I was using 0.1.10 of hubot-xmpp which uses node-xmpp 0.10.0.

I did do some additional testing with ejabberd. When restarting ejabberd with ejabberdctl restart hubot would not correctly reconnect. From what I tracked down in the node-xmpp code a socket error (such as ECONNRESET which I was getting) will not initiate a reconnect. instead the connection will just be closed/ended.

I'm going to handle this case in hubot-xmpp and attempt to manually reconnect the bot on the 'end' event.

bnied commented 10 years ago

Cool, thanks.
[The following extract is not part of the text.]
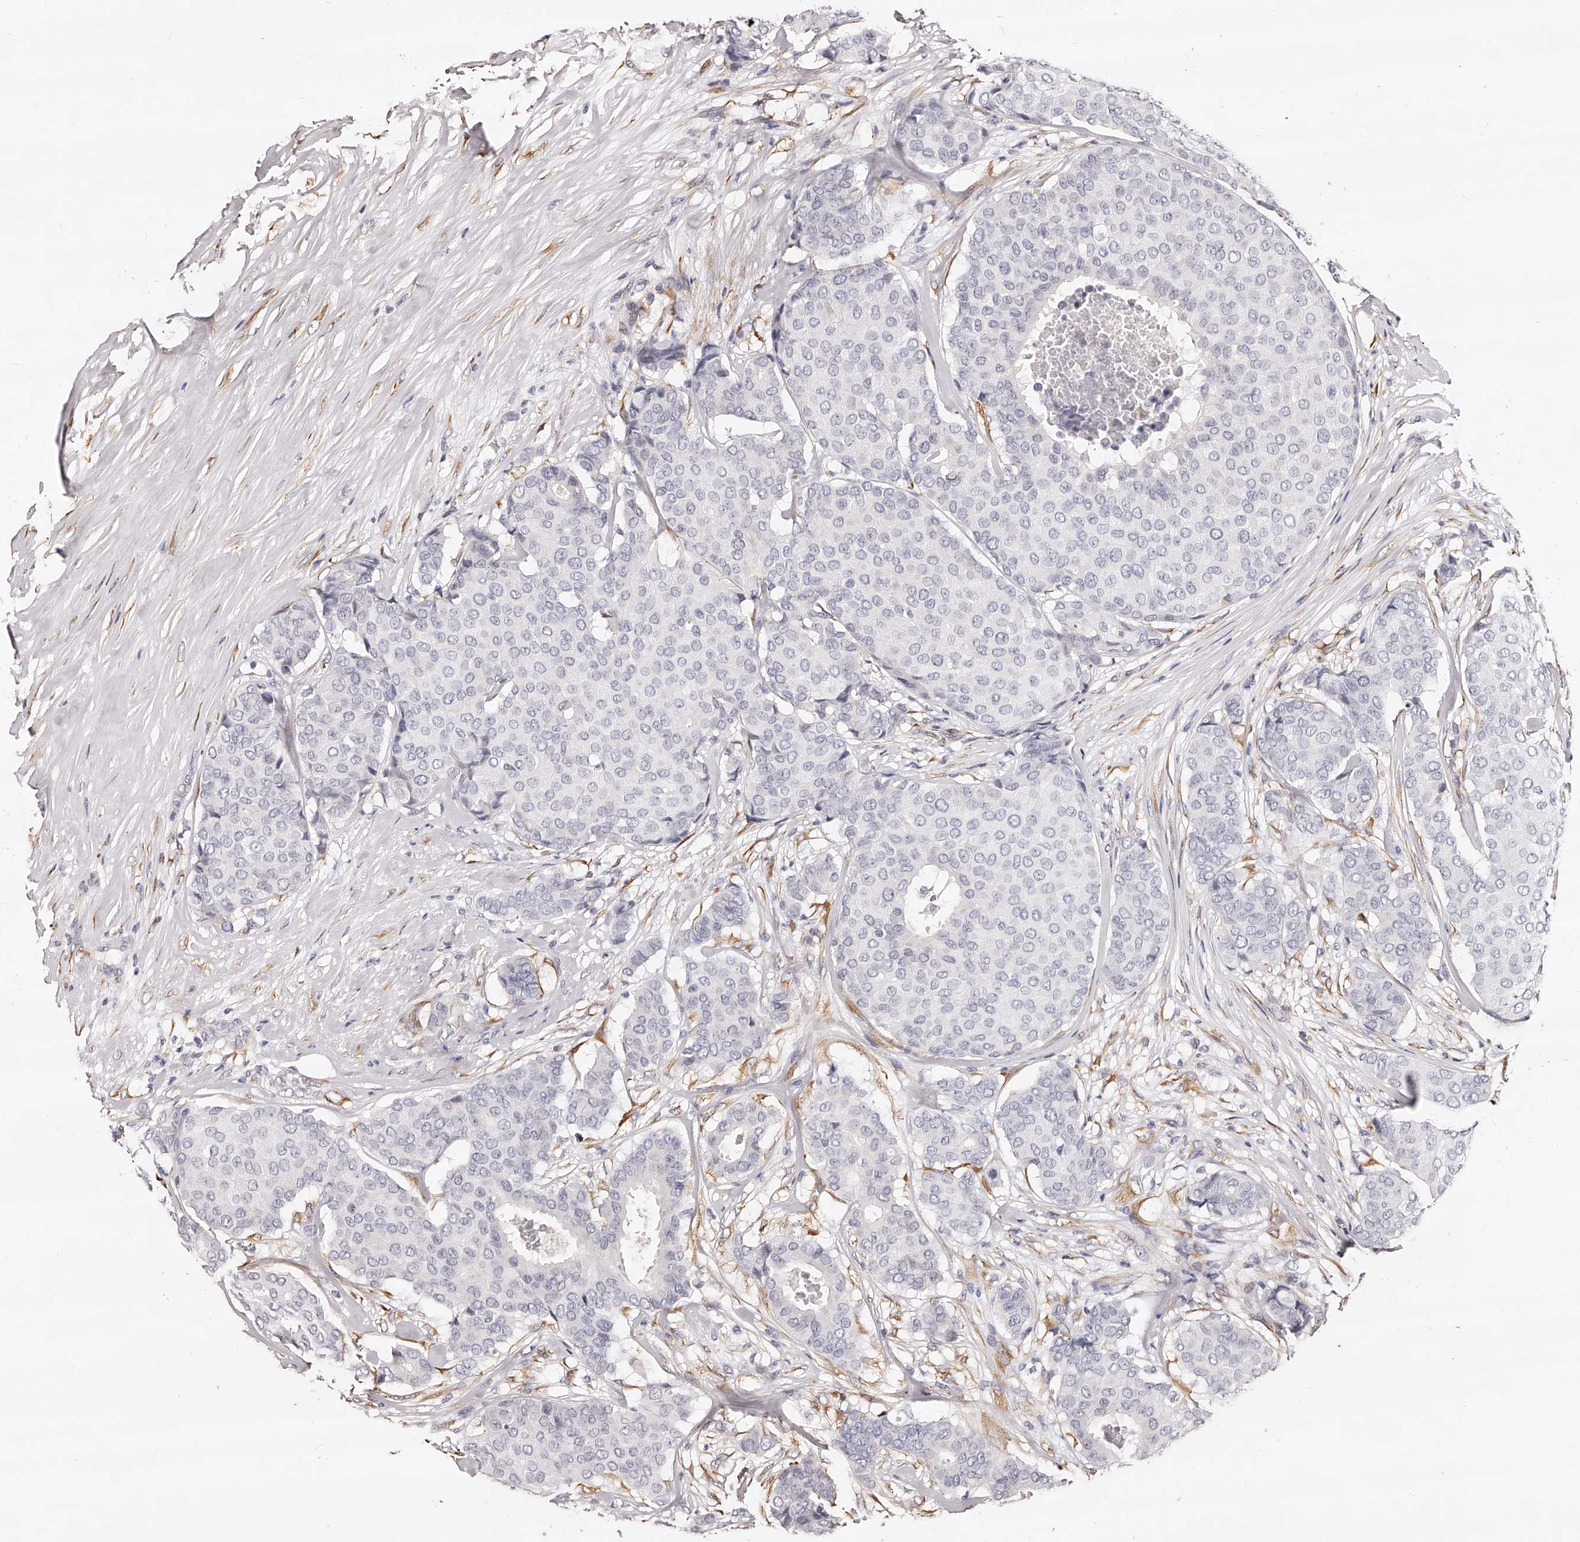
{"staining": {"intensity": "negative", "quantity": "none", "location": "none"}, "tissue": "breast cancer", "cell_type": "Tumor cells", "image_type": "cancer", "snomed": [{"axis": "morphology", "description": "Duct carcinoma"}, {"axis": "topography", "description": "Breast"}], "caption": "Breast invasive ductal carcinoma stained for a protein using IHC shows no positivity tumor cells.", "gene": "CD82", "patient": {"sex": "female", "age": 75}}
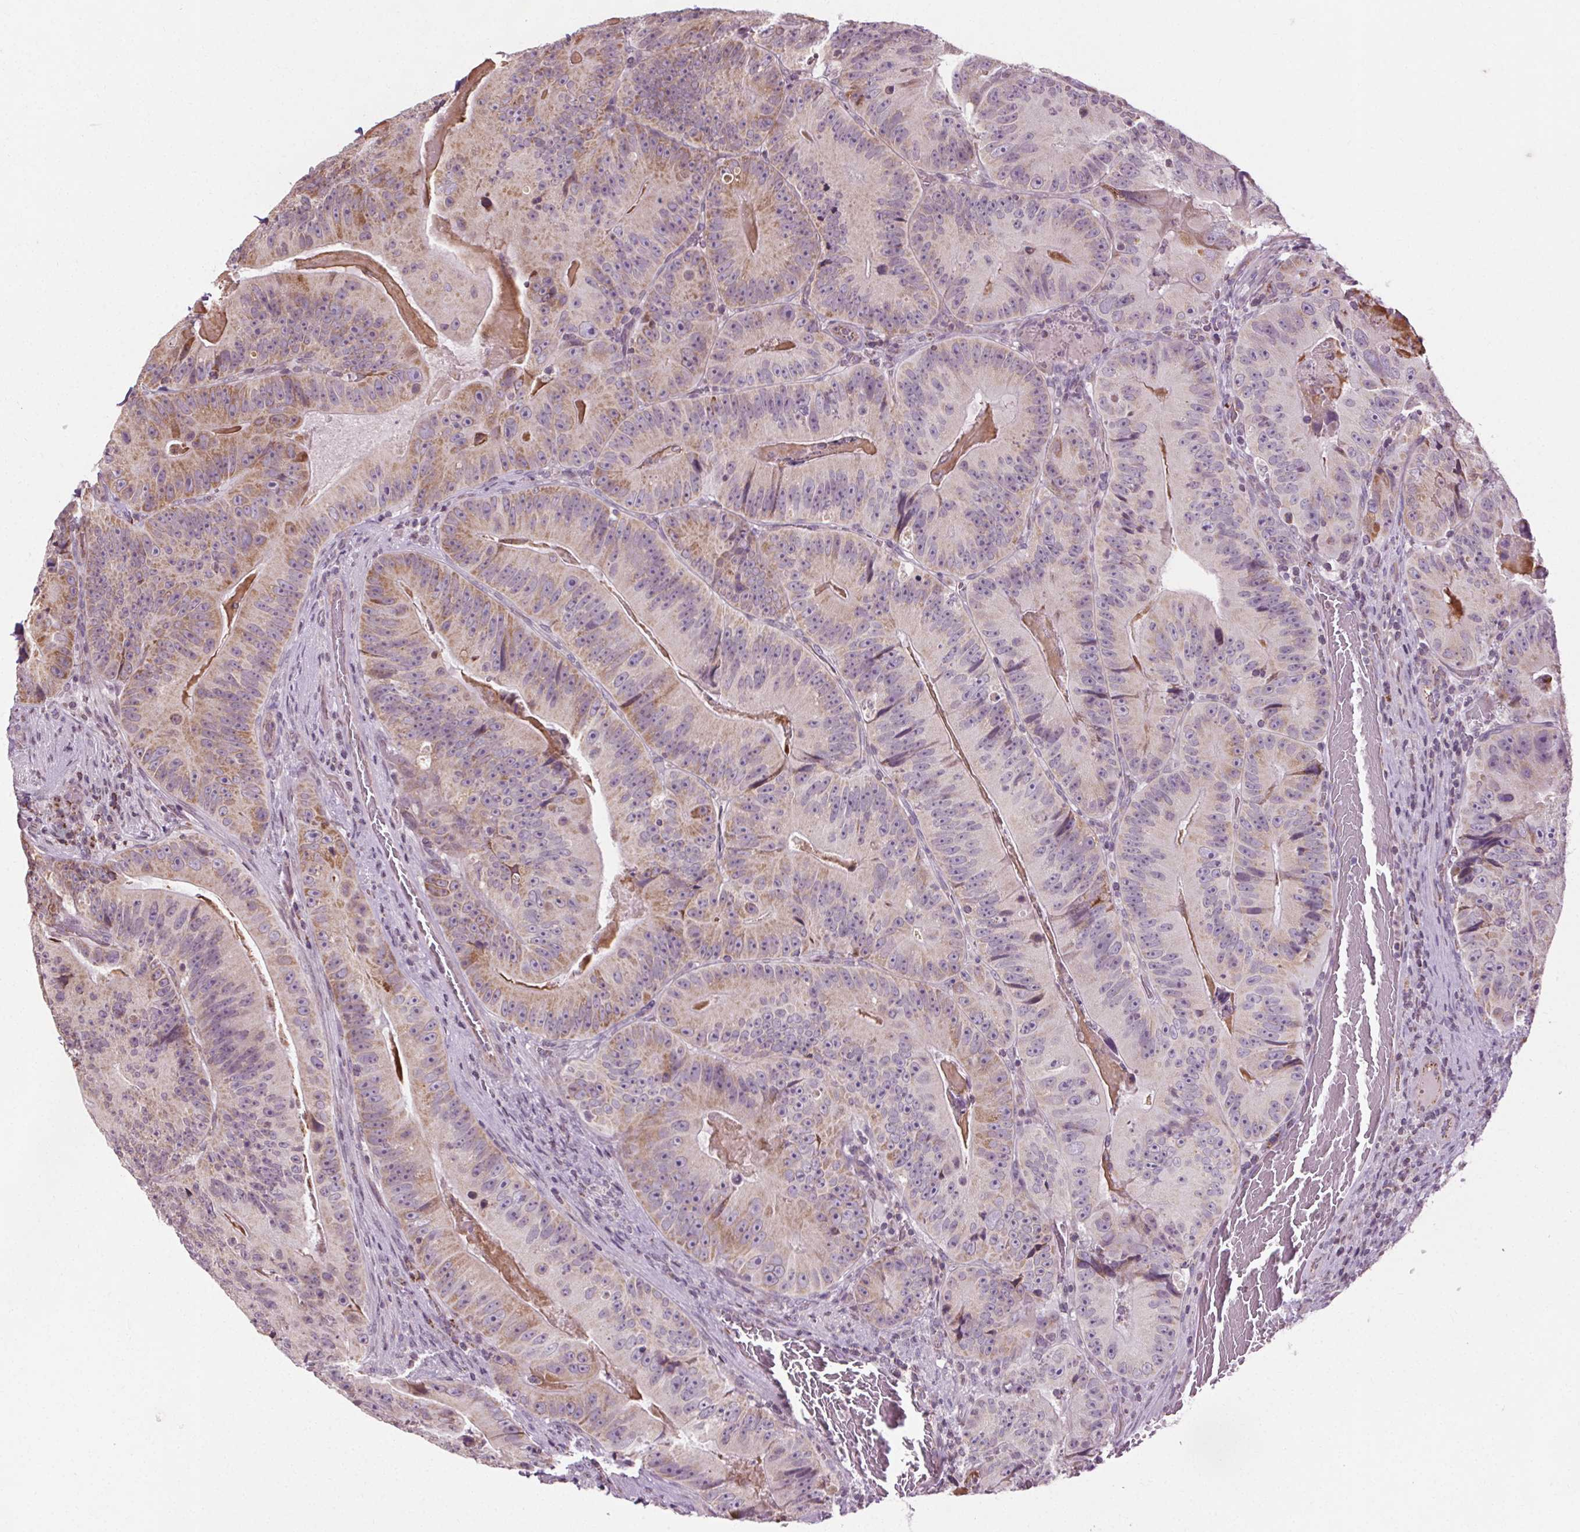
{"staining": {"intensity": "moderate", "quantity": "<25%", "location": "cytoplasmic/membranous"}, "tissue": "colorectal cancer", "cell_type": "Tumor cells", "image_type": "cancer", "snomed": [{"axis": "morphology", "description": "Adenocarcinoma, NOS"}, {"axis": "topography", "description": "Colon"}], "caption": "Protein expression analysis of human colorectal adenocarcinoma reveals moderate cytoplasmic/membranous expression in about <25% of tumor cells.", "gene": "LFNG", "patient": {"sex": "female", "age": 86}}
For now, I've made a fork of hubot-xmpp that terminates the node process on an offline event (we're running our bot via supervisord), so that fixes the issue from my end.

Once your have the code written on your side, I'll switch it back to upstream to test it out.

markstory commented 10 years ago

@bnied I have a pull request option for the changes I think will solve the issue.

bnied commented 10 years ago

@markstory looks good. I like that it terminates if it can't connect, so that you get better visibility into a connection issue.

Let me know when it's committed and I'll give it a spin.

bnied commented 10 years ago

So, I finally got a chance to use this with our dev Hubot. Some weirdness:

markstory commented 10 years ago

Thanks for giving it a spin, I'll get those duplicated messages in the logs fixed up.

markstory commented 10 years ago

I've added some code to remove the bound event listeners, that seems to solve the problem as I've not seen duplicated log messages.